Source texts of formatted documents
---------------

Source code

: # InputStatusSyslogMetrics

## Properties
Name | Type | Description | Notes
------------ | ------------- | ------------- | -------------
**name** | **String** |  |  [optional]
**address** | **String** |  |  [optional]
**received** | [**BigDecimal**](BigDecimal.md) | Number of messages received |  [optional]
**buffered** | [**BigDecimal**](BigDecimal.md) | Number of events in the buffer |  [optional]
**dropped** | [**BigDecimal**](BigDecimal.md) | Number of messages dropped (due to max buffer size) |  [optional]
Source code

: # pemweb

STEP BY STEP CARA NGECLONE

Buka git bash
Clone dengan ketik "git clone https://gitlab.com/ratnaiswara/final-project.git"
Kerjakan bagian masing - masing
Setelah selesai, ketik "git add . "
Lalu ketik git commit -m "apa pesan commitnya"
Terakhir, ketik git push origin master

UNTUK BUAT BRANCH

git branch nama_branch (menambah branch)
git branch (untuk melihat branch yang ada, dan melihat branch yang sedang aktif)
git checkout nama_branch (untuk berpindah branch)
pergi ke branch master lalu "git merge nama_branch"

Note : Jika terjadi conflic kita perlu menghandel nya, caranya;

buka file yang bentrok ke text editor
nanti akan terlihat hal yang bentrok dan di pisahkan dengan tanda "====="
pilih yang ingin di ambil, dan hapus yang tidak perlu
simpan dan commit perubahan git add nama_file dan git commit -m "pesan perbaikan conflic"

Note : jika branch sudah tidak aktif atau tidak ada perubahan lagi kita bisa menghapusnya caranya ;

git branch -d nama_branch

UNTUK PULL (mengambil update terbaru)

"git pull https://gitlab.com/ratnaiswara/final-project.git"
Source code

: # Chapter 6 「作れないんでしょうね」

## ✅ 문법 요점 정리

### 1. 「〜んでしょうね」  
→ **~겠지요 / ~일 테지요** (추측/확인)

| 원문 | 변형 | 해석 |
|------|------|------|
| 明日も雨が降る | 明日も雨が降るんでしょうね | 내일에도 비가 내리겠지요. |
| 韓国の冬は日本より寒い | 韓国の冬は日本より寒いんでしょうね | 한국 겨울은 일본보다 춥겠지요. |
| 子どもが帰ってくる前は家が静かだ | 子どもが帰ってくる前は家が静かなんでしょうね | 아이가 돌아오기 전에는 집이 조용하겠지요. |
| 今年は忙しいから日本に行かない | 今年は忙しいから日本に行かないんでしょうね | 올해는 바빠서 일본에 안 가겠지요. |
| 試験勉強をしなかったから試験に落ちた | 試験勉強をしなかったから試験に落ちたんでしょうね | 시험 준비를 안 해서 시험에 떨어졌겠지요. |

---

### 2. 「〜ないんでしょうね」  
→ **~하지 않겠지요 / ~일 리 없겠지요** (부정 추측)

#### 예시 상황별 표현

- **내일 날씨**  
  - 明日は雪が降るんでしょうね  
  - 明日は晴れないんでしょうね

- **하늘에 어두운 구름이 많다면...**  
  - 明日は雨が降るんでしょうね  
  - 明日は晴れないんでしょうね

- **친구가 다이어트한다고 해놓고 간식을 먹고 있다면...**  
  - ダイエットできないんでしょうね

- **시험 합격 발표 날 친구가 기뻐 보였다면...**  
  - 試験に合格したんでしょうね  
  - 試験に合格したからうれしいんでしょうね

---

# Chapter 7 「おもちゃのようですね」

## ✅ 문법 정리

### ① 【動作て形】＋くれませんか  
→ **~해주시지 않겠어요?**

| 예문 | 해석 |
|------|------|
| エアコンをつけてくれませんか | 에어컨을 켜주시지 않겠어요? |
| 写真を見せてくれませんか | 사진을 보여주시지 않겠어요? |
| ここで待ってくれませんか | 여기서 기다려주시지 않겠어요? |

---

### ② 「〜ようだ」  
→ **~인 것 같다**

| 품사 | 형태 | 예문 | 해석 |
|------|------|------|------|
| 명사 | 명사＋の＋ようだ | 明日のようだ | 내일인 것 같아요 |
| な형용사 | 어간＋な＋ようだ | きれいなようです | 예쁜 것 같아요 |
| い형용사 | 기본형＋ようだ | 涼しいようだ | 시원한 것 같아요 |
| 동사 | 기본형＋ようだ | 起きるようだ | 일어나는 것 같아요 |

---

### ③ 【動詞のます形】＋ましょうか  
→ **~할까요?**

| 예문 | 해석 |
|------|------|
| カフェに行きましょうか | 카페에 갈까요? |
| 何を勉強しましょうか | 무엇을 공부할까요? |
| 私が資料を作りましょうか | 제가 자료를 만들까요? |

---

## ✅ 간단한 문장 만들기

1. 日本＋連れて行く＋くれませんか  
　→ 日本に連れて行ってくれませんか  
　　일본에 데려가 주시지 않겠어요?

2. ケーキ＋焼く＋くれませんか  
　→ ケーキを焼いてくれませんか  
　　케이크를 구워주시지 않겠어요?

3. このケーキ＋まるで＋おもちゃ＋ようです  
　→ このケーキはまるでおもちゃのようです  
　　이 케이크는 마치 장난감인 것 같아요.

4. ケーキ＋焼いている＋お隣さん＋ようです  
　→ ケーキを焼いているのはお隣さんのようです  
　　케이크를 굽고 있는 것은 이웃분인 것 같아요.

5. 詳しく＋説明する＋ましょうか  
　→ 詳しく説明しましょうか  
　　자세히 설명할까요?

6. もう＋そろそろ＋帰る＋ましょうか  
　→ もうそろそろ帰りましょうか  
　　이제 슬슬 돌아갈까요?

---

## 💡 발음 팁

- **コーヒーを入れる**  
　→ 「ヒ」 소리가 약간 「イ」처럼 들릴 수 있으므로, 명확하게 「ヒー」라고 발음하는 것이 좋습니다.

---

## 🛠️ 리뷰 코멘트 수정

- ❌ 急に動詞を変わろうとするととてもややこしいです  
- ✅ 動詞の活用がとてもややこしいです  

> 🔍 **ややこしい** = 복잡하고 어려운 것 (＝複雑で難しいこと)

---------------

ACTIVITY: Pull every line containing the string "yang" out of the data above and copy it.

RESPONSE:
git branch (untuk melihat branch yang ada, dan melihat branch yang sedang aktif)
buka file yang bentrok ke text editor
nanti akan terlihat hal yang bentrok dan di pisahkan dengan tanda "====="
pilih yang ingin di ambil, dan hapus yang tidak perlu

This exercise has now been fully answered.